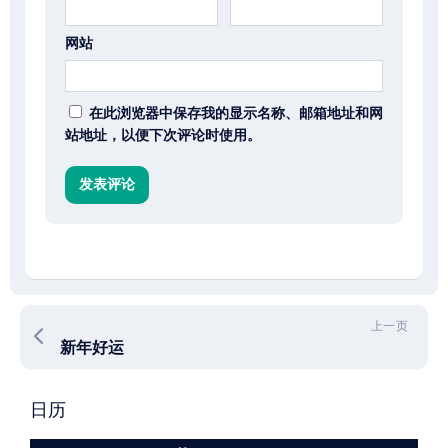
网站
在此浏览器中保存我的显示名称、邮箱地址和网
站地址，以便下次评论时使用。
上一页
新年好运
日历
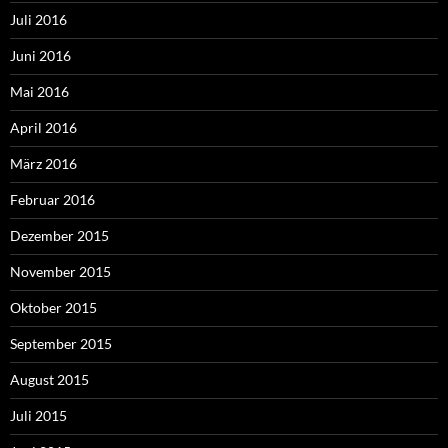
Juli 2016
Juni 2016
Mai 2016
April 2016
März 2016
Februar 2016
Dezember 2015
November 2015
Oktober 2015
September 2015
August 2015
Juli 2015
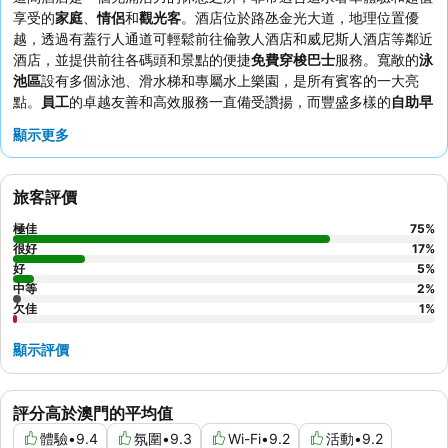
享受的
家庭
、
情侶
和
觀光客
。酒店位於路氹金光大道，地理位置優
越，透過有蓋行人通道可輕鬆前往倫敦人酒店和威尼斯人酒店等鄰近
酒店，並提供前往各碼頭和景點的便捷
免費穿梭巴士
服務。寬敞的
泳
池區
設有多個泳池、滑水梯和專屬水上樂園，是所有賓客的一大亮
點。
員工
的卓越友善和高效服務一直備受讚揚，而豐盛多樣的
自助早
餐
更提供龍蝦和刺身等選擇。如欲享受真正特別的住宿體驗，建議預
顯示更多
訂高樓層客房，欣賞路氹金光大道令人印象深刻的天際線美景。
旅客評價
極佳
75
%
很好
17
%
好
5
%
中等
2
%
欠佳
1
%
顯示評價
評分高於澳門的平均值
體驗
•
9.4
氛圍
•
9.3
Wi-Fi
•
9.2
活動
•
9.2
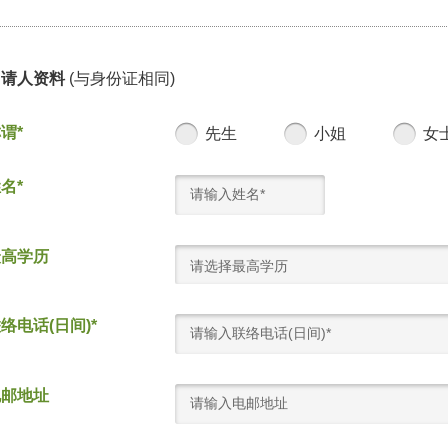
申请人资料
(与身份证相同)
谓*
先生
小姐
女
名*
最高学历
请选择最高学历
络电话(日间)*
电邮地址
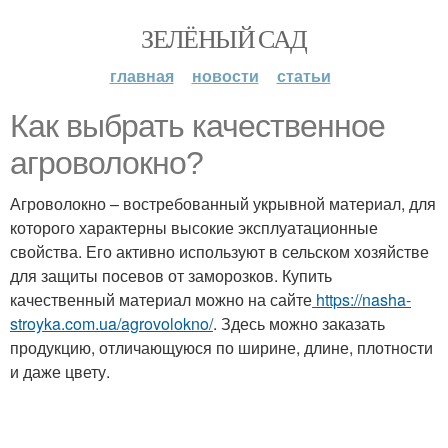
ЗЕЛЁНЫЙ САД
главная
новости
статьи
Как выбрать качественное
агроволокно?
Агроволокно – востребованный укрывной материал, для
которого характерны высокие эксплуатационные
свойства. Его активно используют в сельском хозяйстве
для защиты посевов от заморозков. Купить
качественный материал можно на сайте
https://nasha-
stroyka.com.ua/agrovolokno/
. Здесь можно заказать
продукцию, отличающуюся по ширине, длине, плотности
и даже цвету.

##########

**Instructions for the task**
Format the lines above as a numbered list, one entry per line of text, with blank lines and the picture markers omitted.

**Solution to the exercise**
1. 网站
2. 在此浏览器中保存我的显示名称、邮箱地址和网
3. 站地址，以便下次评论时使用。
4. 上一页
5. 新年好运
6. 日历
7. Juli 2016
8. Juni 2016
9. Mai 2016
10. April 2016
11. März 2016
12. Februar 2016
13. Dezember 2015
14. November 2015
15. Oktober 2015
16. September 2015
17. August 2015
18. Juli 2015
19. 享受的
20. 家庭
21. 、
22. 情侶
23. 和
24. 觀光客
25. 。酒店位於路氹金光大道，地理位置優
26. 越，透過有蓋行人通道可輕鬆前往倫敦人酒店和威尼斯人酒店等鄰近
27. 酒店，並提供前往各碼頭和景點的便捷
28. 免費穿梭巴士
29. 服務。寬敞的
30. 泳
31. 池區
32. 設有多個泳池、滑水梯和專屬水上樂園，是所有賓客的一大亮
33. 點。
34. 員工
35. 的卓越友善和高效服務一直備受讚揚，而豐盛多樣的
36. 自助早
37. 餐
38. 更提供龍蝦和刺身等選擇。如欲享受真正特別的住宿體驗，建議預
39. 顯示更多
40. 訂高樓層客房，欣賞路氹金光大道令人印象深刻的天際線美景。
41. 旅客評價
42. 極佳
43. 75
44. %
45. 很好
46. 17
47. %
48. 好
49. 5
50. %
51. 中等
52. 2
53. %
54. 欠佳
55. 1
56. %
57. 顯示評價
58. 評分高於澳門的平均值
59. 體驗
60. •
61. 9.4
62. 氛圍
63. •
64. 9.3
65. Wi-Fi
66. •
67. 9.2
68. 活動
69. •
70. 9.2
71. 申请人资料
72. (与身份证相同)
73. 谓*
74. 先生
75. 小姐
76. 女
77. 名*
78. 最高学历
79. 请选择最高学历
80. 络电话(日间)*
81. 电邮地址
82. ЗЕЛЁНЫЙ САД
83. главная
84. новости
85. статьи
86. Как выбрать качественное
87. агроволокно?
88. Агроволокно – востребованный укрывной материал, для
89. которого характерны высокие эксплуатационные
90. свойства. Его активно используют в сельском хозяйстве
91. для защиты посевов от заморозков. Купить
92. качественный материал можно на сайте
93. https://nasha-
94. stroyka.com.ua/agrovolokno/
95. . Здесь можно заказать
96. продукцию, отличающуюся по ширине, длине, плотности
97. и даже цвету.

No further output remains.